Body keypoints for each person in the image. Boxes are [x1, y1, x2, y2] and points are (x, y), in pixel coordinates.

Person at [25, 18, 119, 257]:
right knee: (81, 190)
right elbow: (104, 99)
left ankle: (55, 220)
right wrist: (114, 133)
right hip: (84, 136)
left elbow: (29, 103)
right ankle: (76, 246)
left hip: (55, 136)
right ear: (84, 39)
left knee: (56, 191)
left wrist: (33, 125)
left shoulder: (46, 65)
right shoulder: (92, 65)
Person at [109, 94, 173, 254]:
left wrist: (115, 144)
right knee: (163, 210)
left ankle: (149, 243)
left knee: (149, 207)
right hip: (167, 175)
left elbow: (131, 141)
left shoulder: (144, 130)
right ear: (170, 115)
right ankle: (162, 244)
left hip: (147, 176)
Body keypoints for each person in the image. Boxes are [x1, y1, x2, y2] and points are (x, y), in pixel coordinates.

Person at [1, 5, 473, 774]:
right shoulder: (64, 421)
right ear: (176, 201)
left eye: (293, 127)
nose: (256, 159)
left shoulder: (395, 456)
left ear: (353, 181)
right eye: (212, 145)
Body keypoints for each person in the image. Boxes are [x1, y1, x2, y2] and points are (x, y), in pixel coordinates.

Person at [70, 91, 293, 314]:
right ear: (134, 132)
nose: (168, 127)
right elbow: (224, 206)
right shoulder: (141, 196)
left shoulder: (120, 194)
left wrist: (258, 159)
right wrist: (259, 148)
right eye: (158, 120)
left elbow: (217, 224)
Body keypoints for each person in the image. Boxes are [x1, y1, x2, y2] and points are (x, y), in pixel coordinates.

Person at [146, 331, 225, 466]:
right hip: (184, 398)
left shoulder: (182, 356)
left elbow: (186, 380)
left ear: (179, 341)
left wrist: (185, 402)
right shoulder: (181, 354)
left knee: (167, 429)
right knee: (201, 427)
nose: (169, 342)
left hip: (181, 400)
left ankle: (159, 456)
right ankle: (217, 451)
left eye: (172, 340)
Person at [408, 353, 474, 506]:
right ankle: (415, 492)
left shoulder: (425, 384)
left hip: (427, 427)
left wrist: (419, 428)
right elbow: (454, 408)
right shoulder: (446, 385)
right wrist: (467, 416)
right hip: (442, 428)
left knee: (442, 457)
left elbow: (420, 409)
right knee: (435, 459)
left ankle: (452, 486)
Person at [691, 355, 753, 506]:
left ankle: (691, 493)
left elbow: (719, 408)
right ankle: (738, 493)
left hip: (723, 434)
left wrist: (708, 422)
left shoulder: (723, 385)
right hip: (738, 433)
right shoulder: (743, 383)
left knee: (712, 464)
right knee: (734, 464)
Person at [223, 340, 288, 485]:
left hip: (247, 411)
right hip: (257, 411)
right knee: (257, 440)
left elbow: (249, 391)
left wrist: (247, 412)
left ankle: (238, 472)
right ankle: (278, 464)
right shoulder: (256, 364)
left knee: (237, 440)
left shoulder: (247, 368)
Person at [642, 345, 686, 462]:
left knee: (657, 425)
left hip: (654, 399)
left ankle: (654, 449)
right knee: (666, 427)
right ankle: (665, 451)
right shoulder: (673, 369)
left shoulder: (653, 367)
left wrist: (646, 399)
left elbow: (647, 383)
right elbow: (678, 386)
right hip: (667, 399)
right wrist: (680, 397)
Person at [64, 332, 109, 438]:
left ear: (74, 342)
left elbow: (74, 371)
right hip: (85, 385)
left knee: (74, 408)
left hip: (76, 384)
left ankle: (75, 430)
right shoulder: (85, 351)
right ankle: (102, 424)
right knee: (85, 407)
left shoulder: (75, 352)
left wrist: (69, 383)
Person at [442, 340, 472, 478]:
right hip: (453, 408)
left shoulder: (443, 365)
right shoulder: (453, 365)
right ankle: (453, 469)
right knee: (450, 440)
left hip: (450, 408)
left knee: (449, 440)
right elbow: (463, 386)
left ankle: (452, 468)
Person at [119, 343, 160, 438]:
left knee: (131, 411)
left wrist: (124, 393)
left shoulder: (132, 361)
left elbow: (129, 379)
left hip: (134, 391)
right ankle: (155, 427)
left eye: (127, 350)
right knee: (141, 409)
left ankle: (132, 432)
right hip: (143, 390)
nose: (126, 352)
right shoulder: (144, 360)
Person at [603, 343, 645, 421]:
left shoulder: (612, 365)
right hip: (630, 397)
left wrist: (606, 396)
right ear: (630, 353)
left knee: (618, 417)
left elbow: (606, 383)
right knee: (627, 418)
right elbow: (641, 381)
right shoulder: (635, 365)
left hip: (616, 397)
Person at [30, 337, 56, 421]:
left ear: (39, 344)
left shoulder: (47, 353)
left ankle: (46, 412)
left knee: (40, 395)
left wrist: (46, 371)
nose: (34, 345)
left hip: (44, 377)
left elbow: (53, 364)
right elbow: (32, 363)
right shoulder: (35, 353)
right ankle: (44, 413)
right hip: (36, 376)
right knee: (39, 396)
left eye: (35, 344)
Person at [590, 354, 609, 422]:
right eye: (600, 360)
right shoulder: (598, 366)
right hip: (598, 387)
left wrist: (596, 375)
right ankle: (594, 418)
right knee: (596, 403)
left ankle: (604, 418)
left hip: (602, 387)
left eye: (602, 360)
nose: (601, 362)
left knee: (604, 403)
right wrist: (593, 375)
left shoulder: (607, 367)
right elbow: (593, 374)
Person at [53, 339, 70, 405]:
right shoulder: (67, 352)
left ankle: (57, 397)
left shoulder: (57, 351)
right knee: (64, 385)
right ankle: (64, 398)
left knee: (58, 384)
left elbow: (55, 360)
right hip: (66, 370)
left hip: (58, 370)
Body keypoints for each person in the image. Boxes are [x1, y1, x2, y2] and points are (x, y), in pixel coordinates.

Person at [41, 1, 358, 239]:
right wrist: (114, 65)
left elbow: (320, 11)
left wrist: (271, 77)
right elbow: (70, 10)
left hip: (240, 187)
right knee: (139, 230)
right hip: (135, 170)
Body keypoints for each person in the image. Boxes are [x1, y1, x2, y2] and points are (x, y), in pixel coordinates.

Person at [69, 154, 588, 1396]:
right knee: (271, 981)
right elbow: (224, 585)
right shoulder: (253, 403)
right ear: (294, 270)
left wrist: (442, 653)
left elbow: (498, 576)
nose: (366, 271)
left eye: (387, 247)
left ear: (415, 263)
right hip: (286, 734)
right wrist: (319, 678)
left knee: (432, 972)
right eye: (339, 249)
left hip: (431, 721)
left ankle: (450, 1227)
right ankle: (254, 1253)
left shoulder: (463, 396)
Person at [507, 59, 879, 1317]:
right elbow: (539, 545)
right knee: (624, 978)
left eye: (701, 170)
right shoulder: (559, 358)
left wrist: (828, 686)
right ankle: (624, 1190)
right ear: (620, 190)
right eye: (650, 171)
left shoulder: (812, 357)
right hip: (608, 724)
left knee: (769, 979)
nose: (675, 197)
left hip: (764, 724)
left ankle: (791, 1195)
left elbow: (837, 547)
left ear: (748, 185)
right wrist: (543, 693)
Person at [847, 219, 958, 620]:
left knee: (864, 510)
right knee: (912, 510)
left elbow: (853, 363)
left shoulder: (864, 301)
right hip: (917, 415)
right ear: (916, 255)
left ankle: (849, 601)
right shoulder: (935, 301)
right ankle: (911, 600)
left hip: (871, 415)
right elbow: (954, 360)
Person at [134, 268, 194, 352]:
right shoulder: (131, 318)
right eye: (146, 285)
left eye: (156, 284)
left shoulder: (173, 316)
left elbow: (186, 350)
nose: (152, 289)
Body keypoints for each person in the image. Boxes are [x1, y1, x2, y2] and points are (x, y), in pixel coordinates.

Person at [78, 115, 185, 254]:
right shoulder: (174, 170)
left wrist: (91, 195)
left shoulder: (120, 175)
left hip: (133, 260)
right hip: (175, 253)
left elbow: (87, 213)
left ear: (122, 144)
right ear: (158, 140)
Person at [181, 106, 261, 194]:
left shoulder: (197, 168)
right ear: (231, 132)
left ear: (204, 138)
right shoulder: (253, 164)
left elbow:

-------------------------

Work out how many lines above have the string "nose" in them, and give only the number.

9